Here is how to bring it up without turning it into a war about priorities:
1. Be honest, early. Tell them why it matters. That it isn't just about exercise — it is mental clarity, community, discipline. That riding is the one time of the week where no one can reach you, and that you need that space. When people understand the why, they are less likely to feel shut out.
2. Invite them in — even if they never plan to ride. No, you don’t need them to join your 90k training ride. But maybe they would enjoy meeting you at the coffee stop after. Or tracking your race. Or asking how your intervals went instead of rolling their eyes when you say “tempo block.” The goal isn’t to convert them — it is to make them feel part of your world.

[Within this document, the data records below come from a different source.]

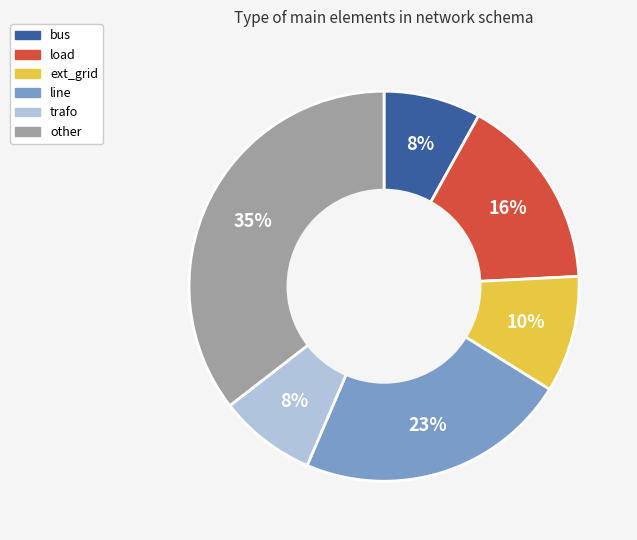

Does any single category account for the majority?

No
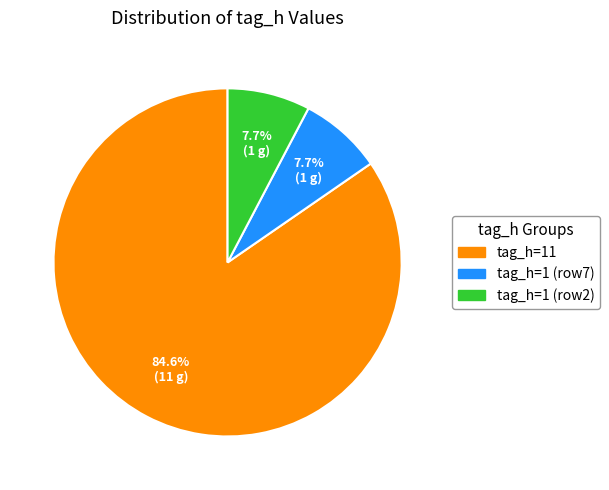

Does any single category account for the majority?

Yes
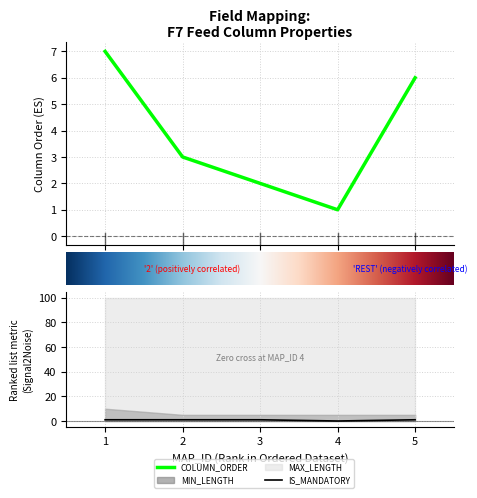

Does the chart display data point markers on the line(s)?

No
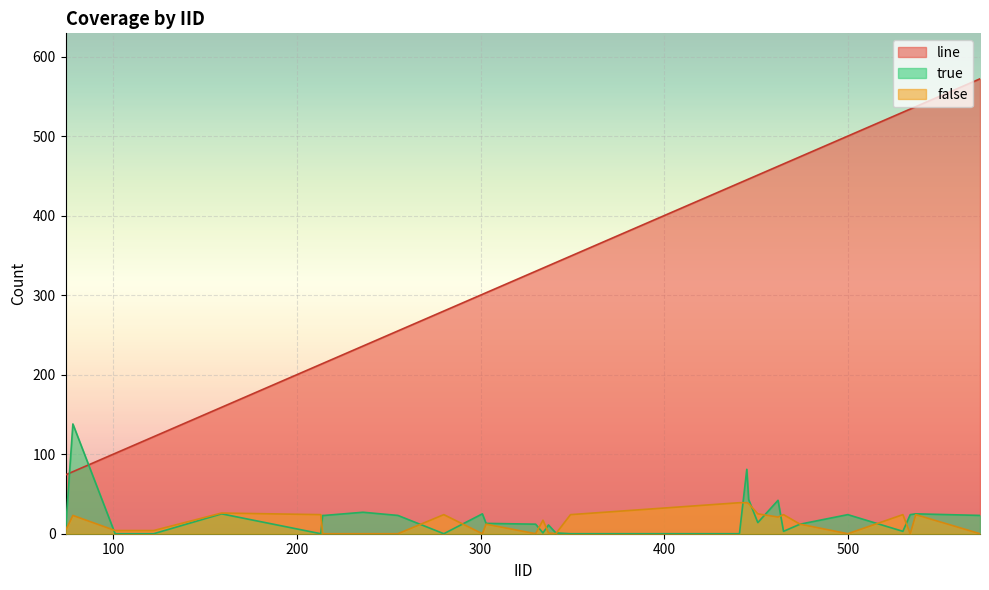

Which has a higher value, 215 or 280?

280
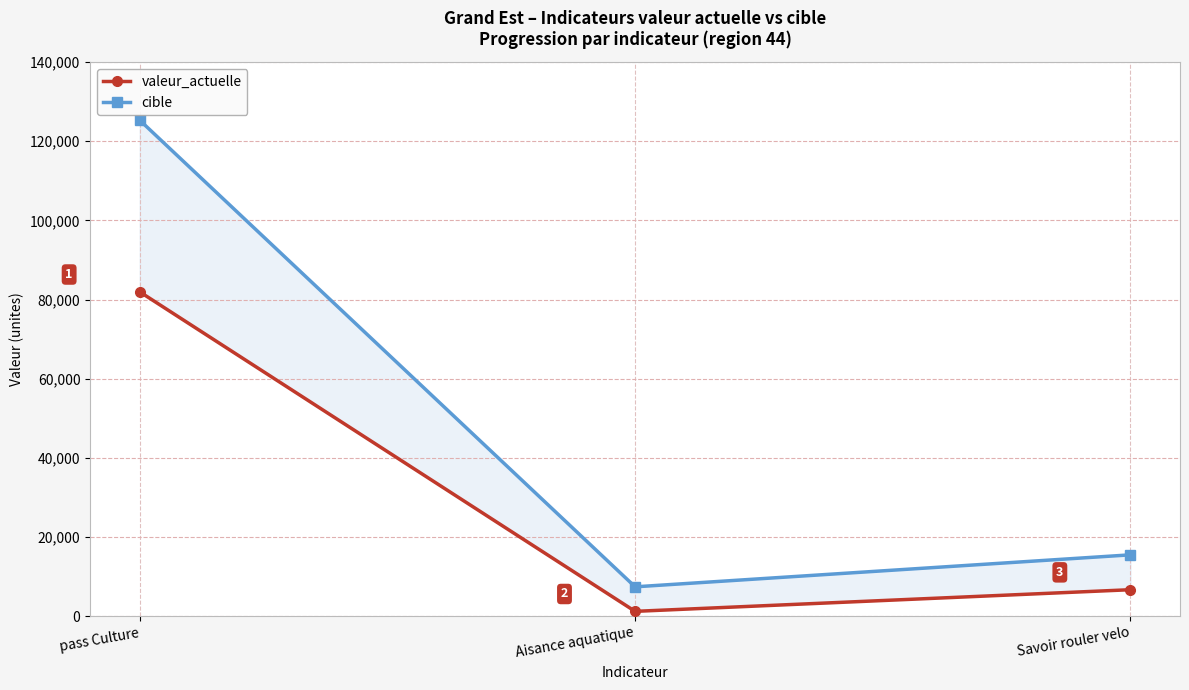

What is the label of the 3rd point from the right?

pass Culture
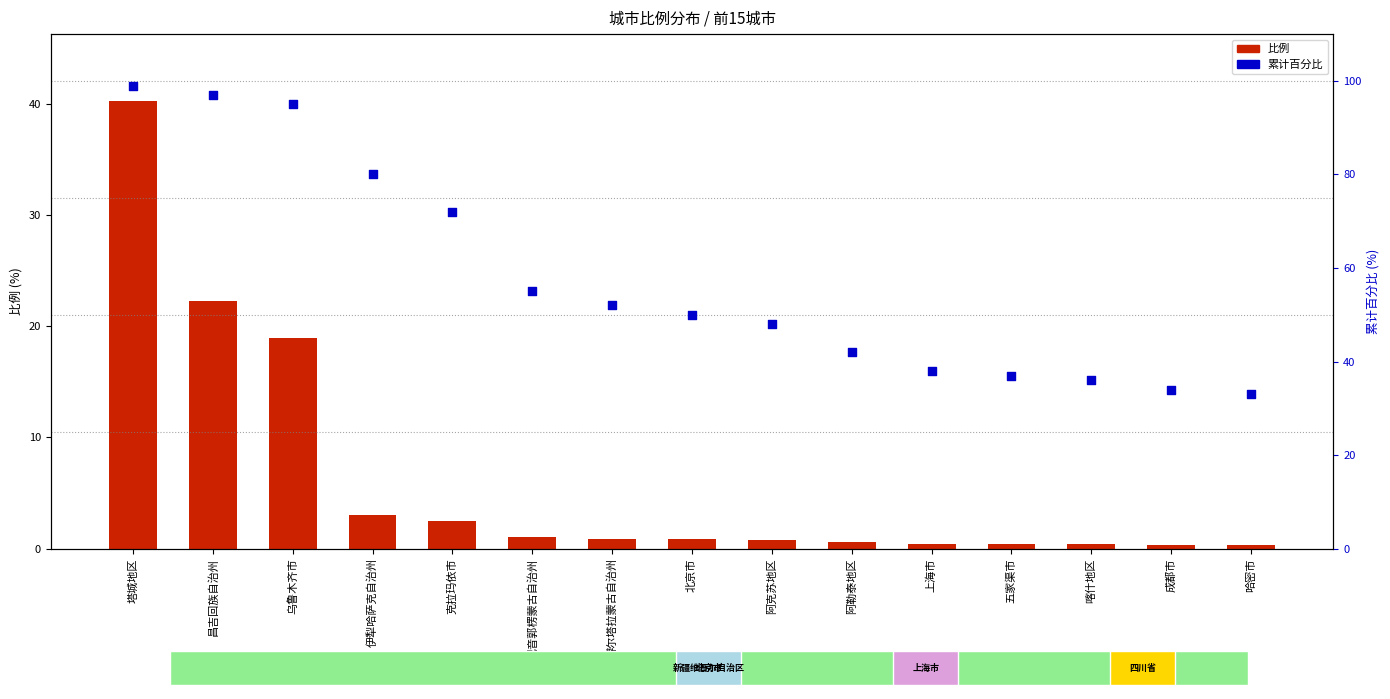

Which series has the widest spread of Y values?

累计百分比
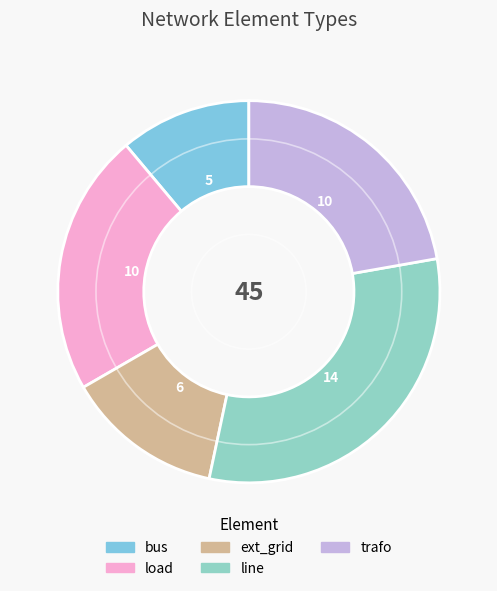

True or false: trafo accounts for 22% of the total.

True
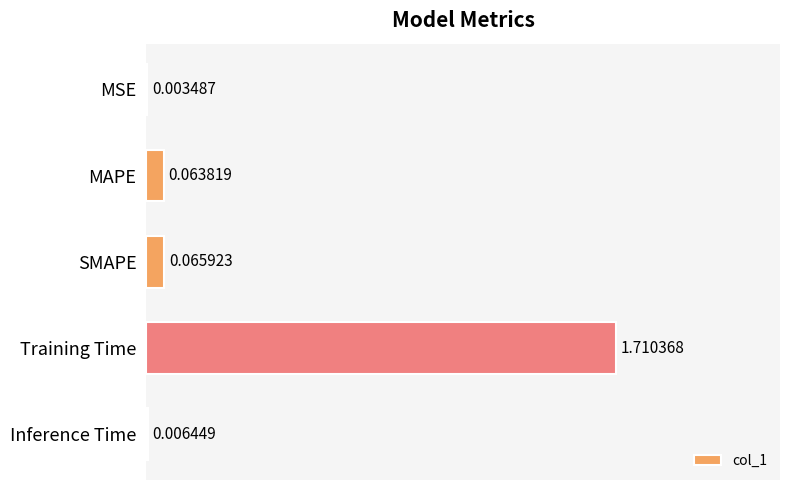

What is the sum of all values?

1.9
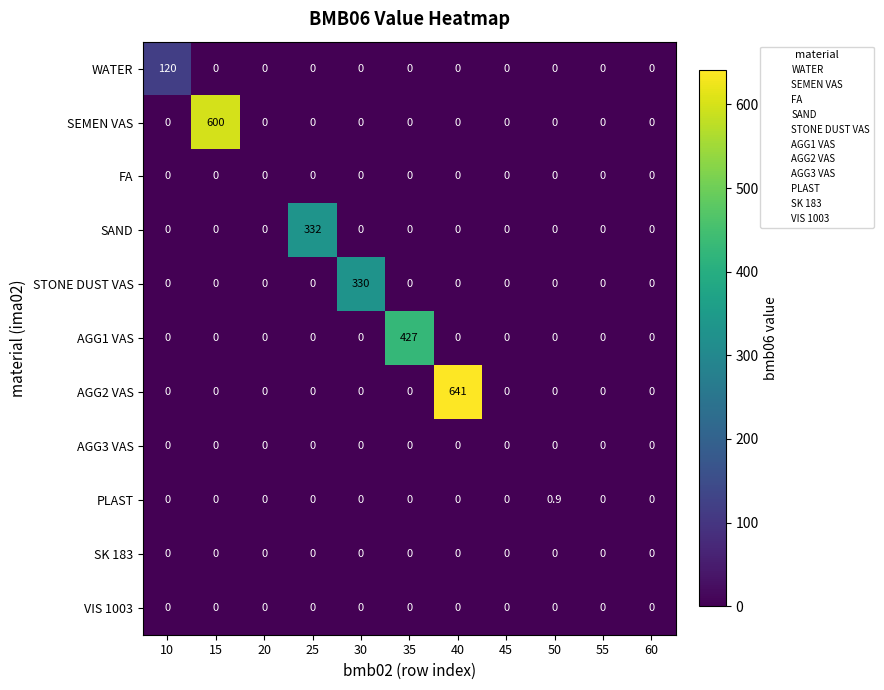

How many categories are shown in the chart?

11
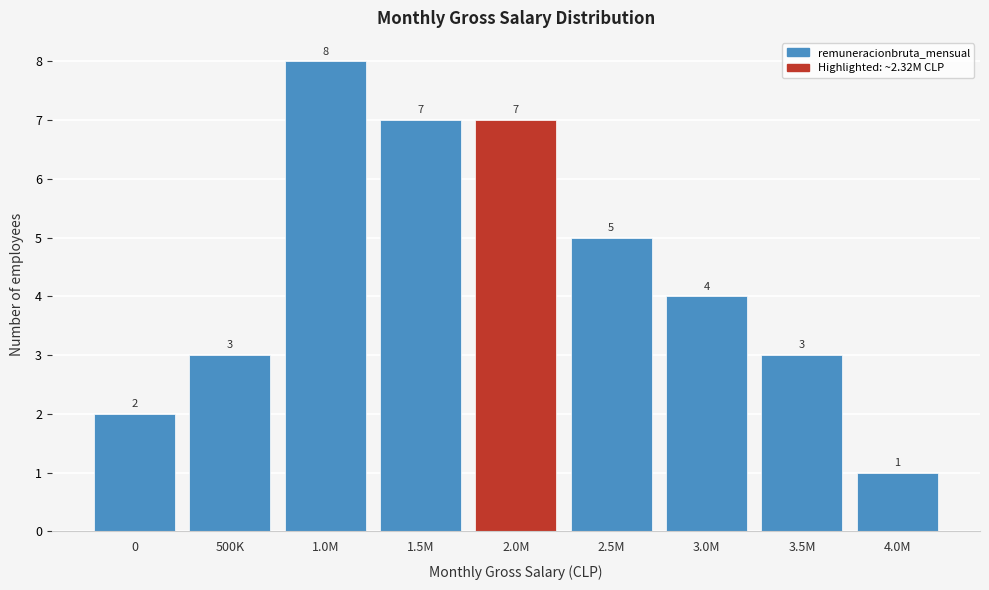

Reading left to right, list all the values displayed in this chart.

0=2	500K=3	1.0M=8	1.5M=7	2.0M=7	2.5M=5	3.0M=4	3.5M=3	4.0M=1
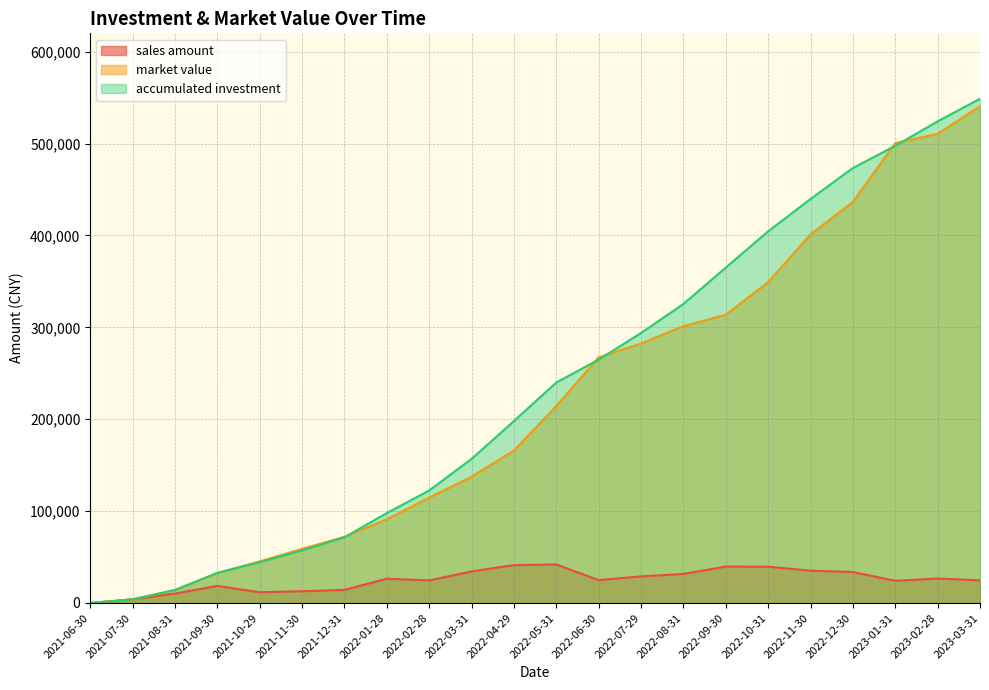

True or false: accumulated investment and sales amount intersect in this chart.

False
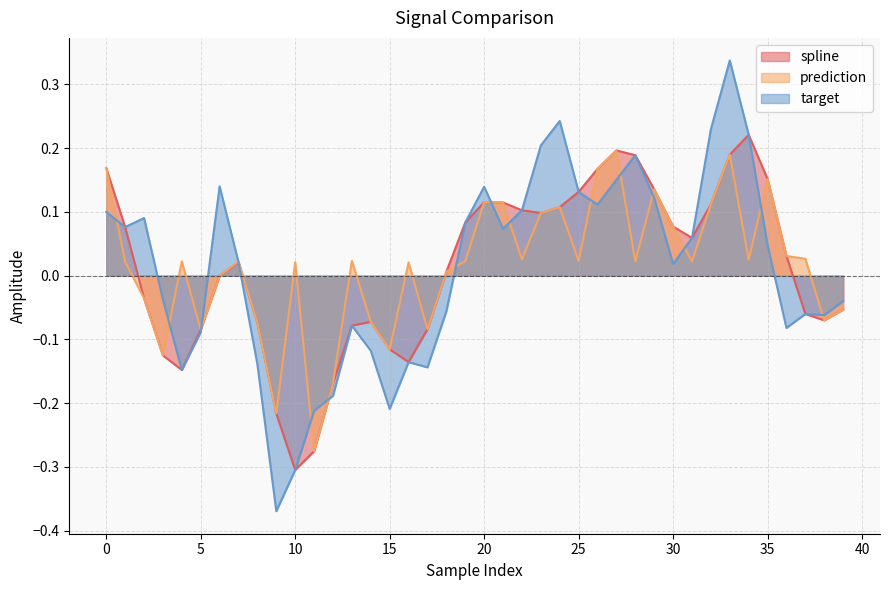

The spline series shows 0.2 at 25. True or false?

False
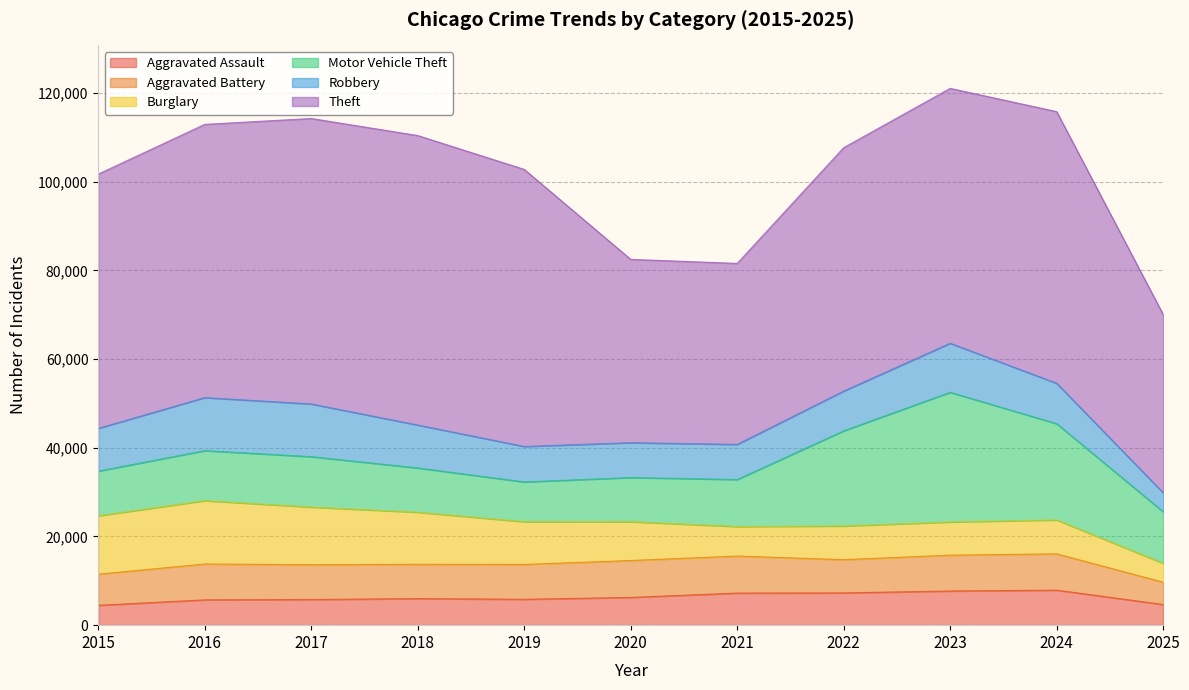

Between 2018 and 2020, which series saw the biggest shift?

Theft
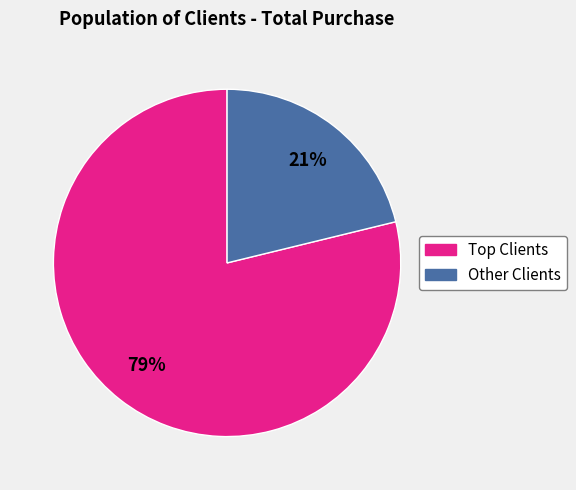

What is the smallest slice in the pie chart?

Other Clients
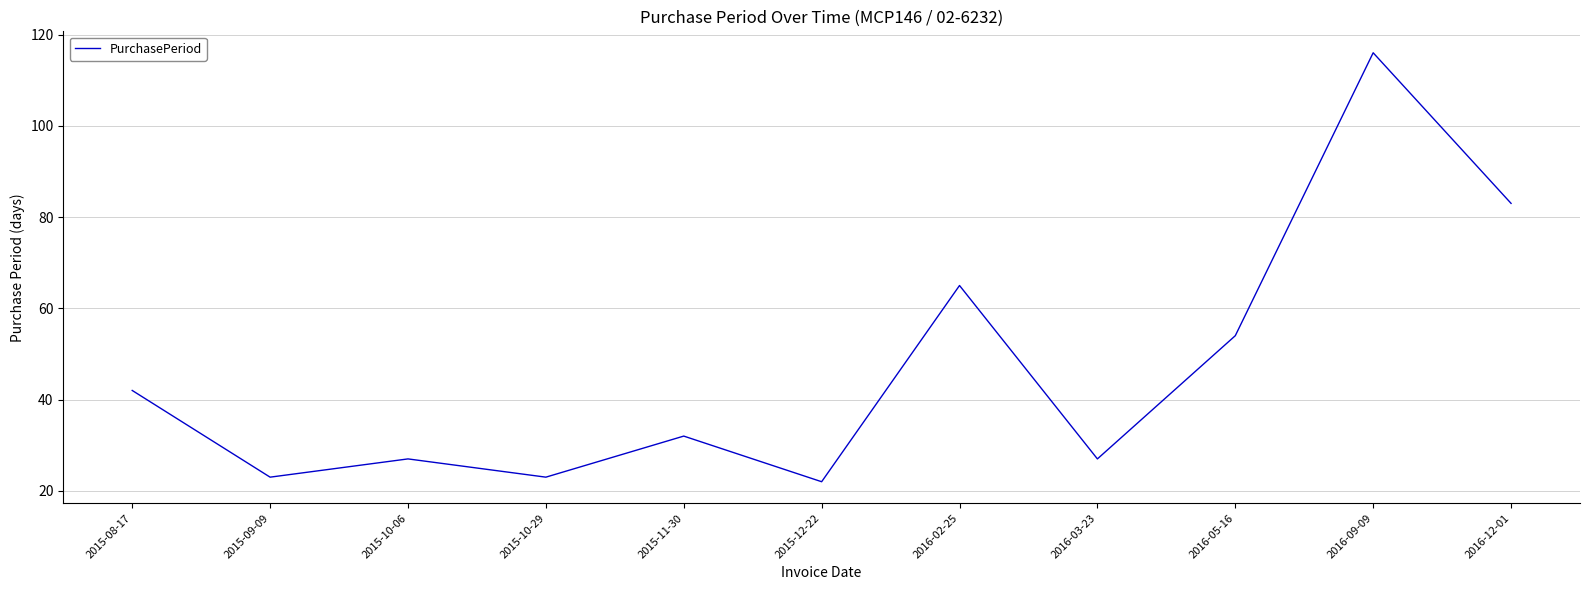

Reading left to right, transcribe all the data shown in this chart.

2015-08-17=42	2015-09-09=23	2015-10-06=27	2015-10-29=23	2015-11-30=32	2015-12-22=22	2016-02-25=65	2016-03-23=27	2016-05-16=54	2016-09-09=116	2016-12-01=83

3. Acknowledge the trade-offs. You are waking up at 5 am. You are skipping some nights out. And that can feel lonely on the other side of the relationship. So offer something in return: maybe you plan a slow Sunday together, or dedicate time to their passions with the same discipline you show on the bike. Partnership is a team sport, after all.
4. Ask for support, not permission. You don’t need to apologise for loving something deeply. But you can say, “Hey, I know cycling takes up a lot of my time. It would really mean a lot to me if you supported it — even just by cheering me on, or not being mad when I go to bed before 10 pm.” Sometimes, people just need to be reminded that they aren't competing with the bike — they are riding alongside it.
At the end of the day, cycling doesn’t have to ruin your dating life. It just filters it. The right person won’t resent the early alarms or the endless Strava uploads. They will understand — or at least, try to. And if they really love you?
They will hold the door while you hobble post-ride with dead legs and a helmet-shaped dent in your hair — and say, "You look happy. I’m glad you went."